Fraudulent financial transactions are mostly responsible for revenue leakage in any organization. Using artificial intelligence (AI), anomalous and fraudulent transactions made with credit cards or online portal can be identified instantly on real-time basis. The backbone of this solution is ‘Data Science’.
For example, most of the banking giants rely on the AI to capture anomalous transactions and avoid any such fraudulent activities. With the help of big data and machine learning, the viability of building AI models to handle real life problems has increased immensely.
Anomaly (or outlier) detection deals with identification of rare items or transactions which seem suspicious and significantly different from most of the transactions. The rare events happening in daily activities could be considered as anomalies and these could be interesting from business perspective.
Outlier detection in human resource management system (HRMS) for employee claims is another classic example or use case for AI. Employees raise claim according to their expenses for any valid business need such as business travel, mobile bill, food bill and so on in the human capital management (HCM) applications. But it has been observed that sometimes users intentionally or unintentionally raise a claim, which doesn’t follow their previous claim pattern or claim patterns of their peers. In this blog, we will discuss how to identify these unknown patterns.
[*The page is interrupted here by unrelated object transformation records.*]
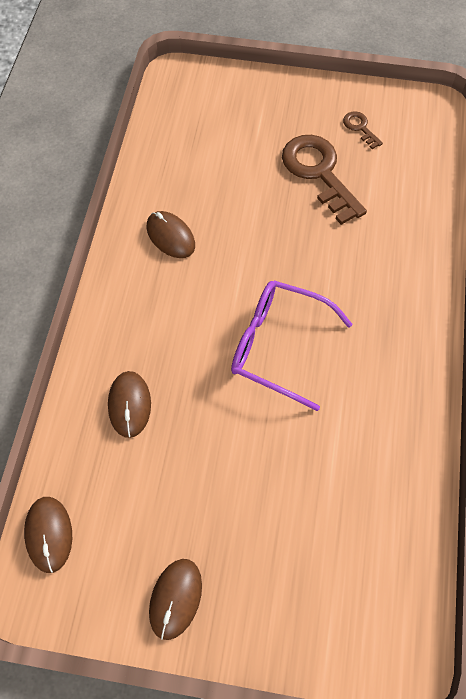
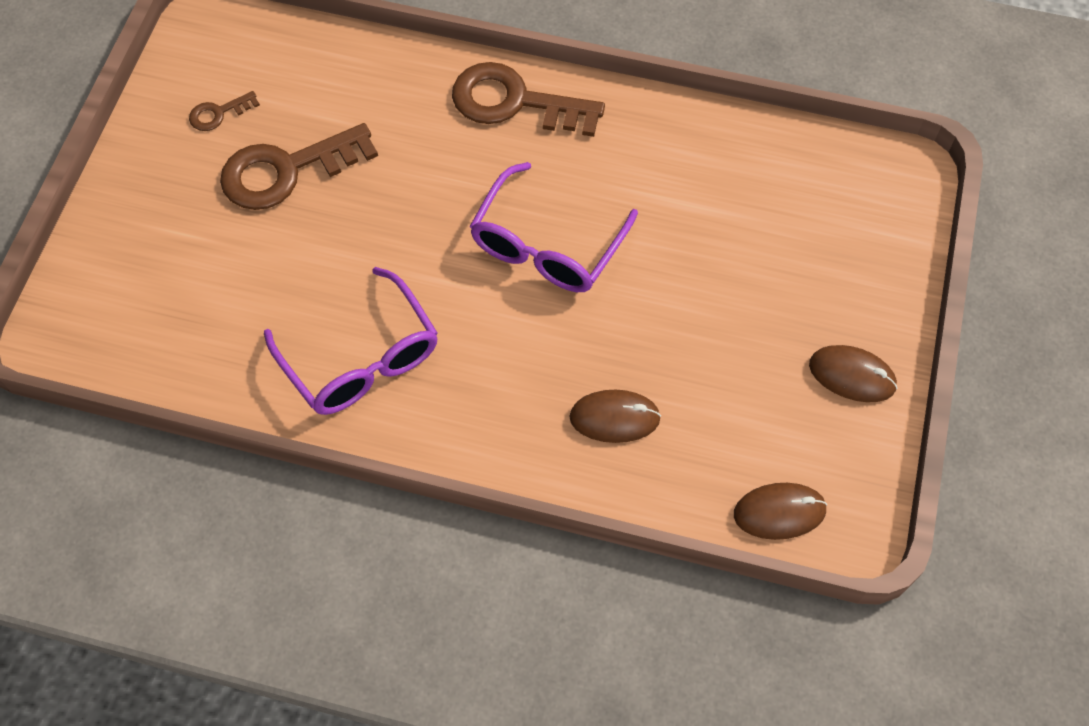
camera: 85 degrees left, 0 degrees up
brown mouse [147,211,195,258] -> purple glasses [264,267,438,415]
none -> brown key [452,62,605,137]

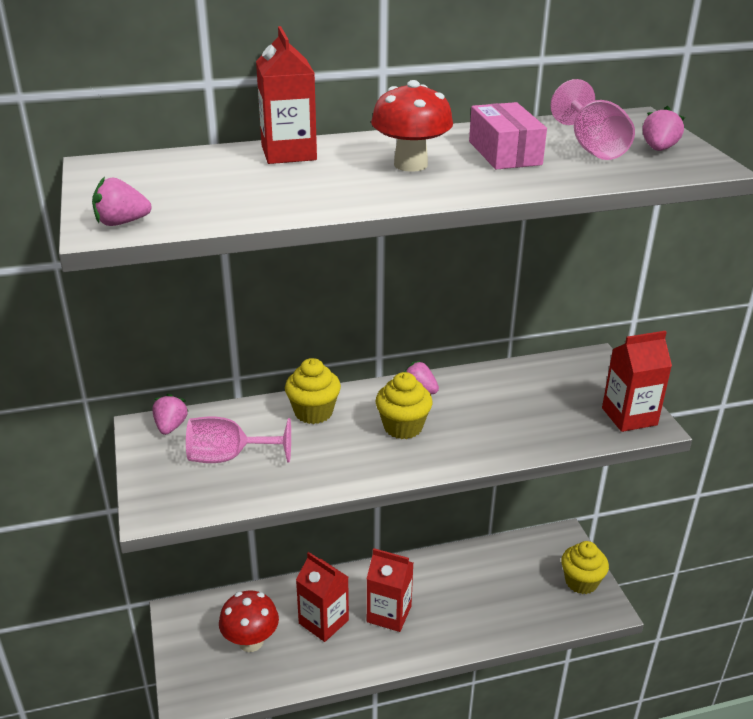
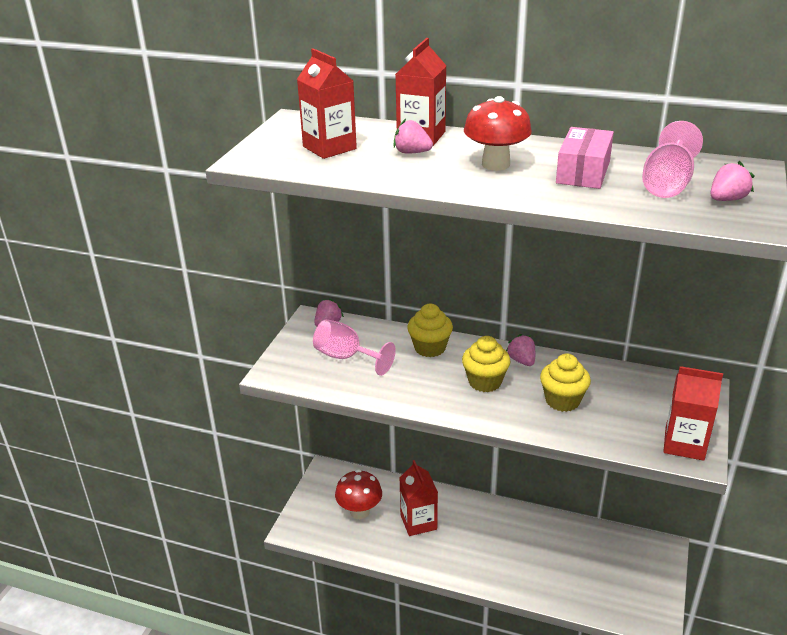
camera: 35 degrees right, 0 degrees up
pink strawberry [92,177,152,226] -> pink strawberry moved to [393,119,433,154]
red carton [367,548,413,632] -> red carton moved to [297,48,357,159]
yellow cupcake [561,541,609,594] -> yellow cupcake moved to [540,354,591,412]

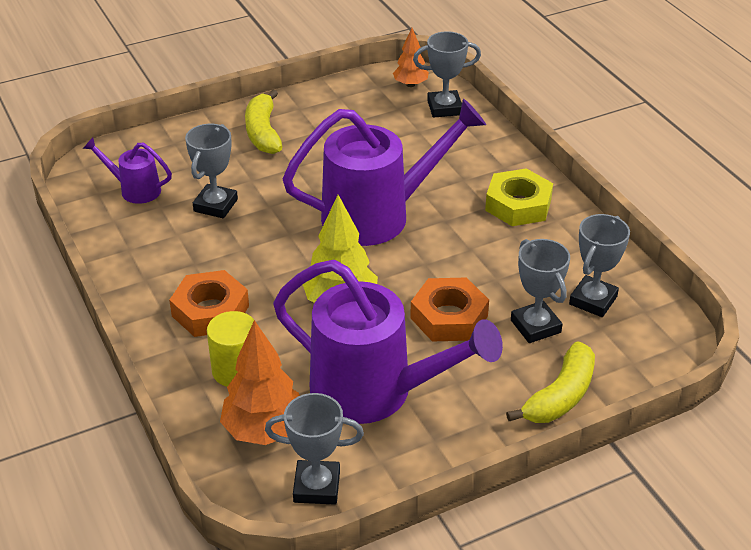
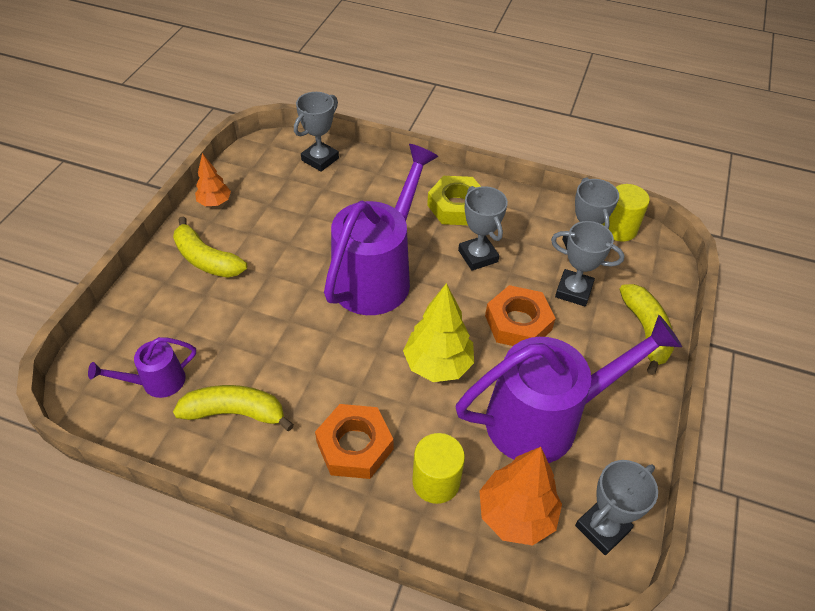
camera: 45 degrees left, 10 degrees up
grey trophy [185,124,238,218] -> grey trophy moved to [458,186,508,271]
orange tree [393,28,429,87] -> orange tree moved to [195,153,231,206]
none -> yellow banana [173,385,294,431]
none -> yellow cylinder [602,184,650,242]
Anomaly detection approaches
Anomaly transactions can be detected using the following two approaches:
In machine learning (ML) terms, the first approach is called supervised technique, where data is annotated to indicate fraudulent from normal transactions. A simple classification based model can be trained, and new transactions passed through the trained model to identify the fraudulent or non- fraudulent transactions.
Second one is unsupervised approach and it is more challenging as we do not know which transaction is normal or which one is abnormal. In this approach, the model mines the data and creates two clusters of data, one for non-fraudulent and another for fraudulent transactions.
Here, we will focus how to identify anomalous claim raised by employees with unsupervised deep learning, using autoencoder technique. Deep learning strives to learn from huge, diverse data and solve complex problems intuitively in a way human brain does.
Linear algebra-based Principle Component Analysis (PCA) is powerful unsupervised technique to reduce high dimensional data into lower dimensions and detect the outliers. But why do we need a deep learning- based autoencoder? An autoencoder can perform non-linear transformations of the data using the multiple layers of weights and non-linear activation functions. This technique is more efficient to extract complex abnormal patterns from the data; also, it is very simple but robust.
An autoencoder is composed with an encoder and a decoder network. The encoder network encodes the data to a code with less dimensions compared to input dimensions and decoder reconstructs the data from the code. If the input and output data are same then there is no anomaly, but if there is some mismatch, there might be chances of having a discrepancy.
Autoencoder in claim outlier (anomaly) detection
Now, coming back to our use case – Claim Outlier Detection. It is very important to process employee claims on timely basis so that no delay happens in claim payment. On the other hand, organizations must keep track on of the claim approval process and conduct validation before payouts to prevent any possible fraudulence.
This autoencoder technique is extremely useful to identify the employees’ claims which are not following the historical claims pattern. The autoencoder network is designed and trained with the historical claims’ records. More training data ensures that the network learns a greater number of patterns. Next the trained model is tested against employee claim data which are already processed as paid out, returned or rejected. Accuracy of the model is determined by checking the percentage of claims marked as anomalous by the model that are really rejected or returned.
The network is then fine-tuned by changing input features or the number of network layers in multiple iterations. Once a satisfactory accuracy level is achieved, the model is deployed in the system, wrapped in an API function and integrated with the HRM through a web service.
Autoencoder-based anomaly detection can be used to raise a flag in HRMS in real time. Once the AI-based claim anomaly detection system is mature enough in terms of reliability and performance, it could replace the legacy manual claim processing system. The flagged transactions can be parked for detailed scrutiny while the rest could be processed straight through. This will help to fast track the claims and help organizations to formulate new claim policy. This deep learning-based approach can minimize the human interactions, bias and improve the payout timing to bring next generation claim approval process.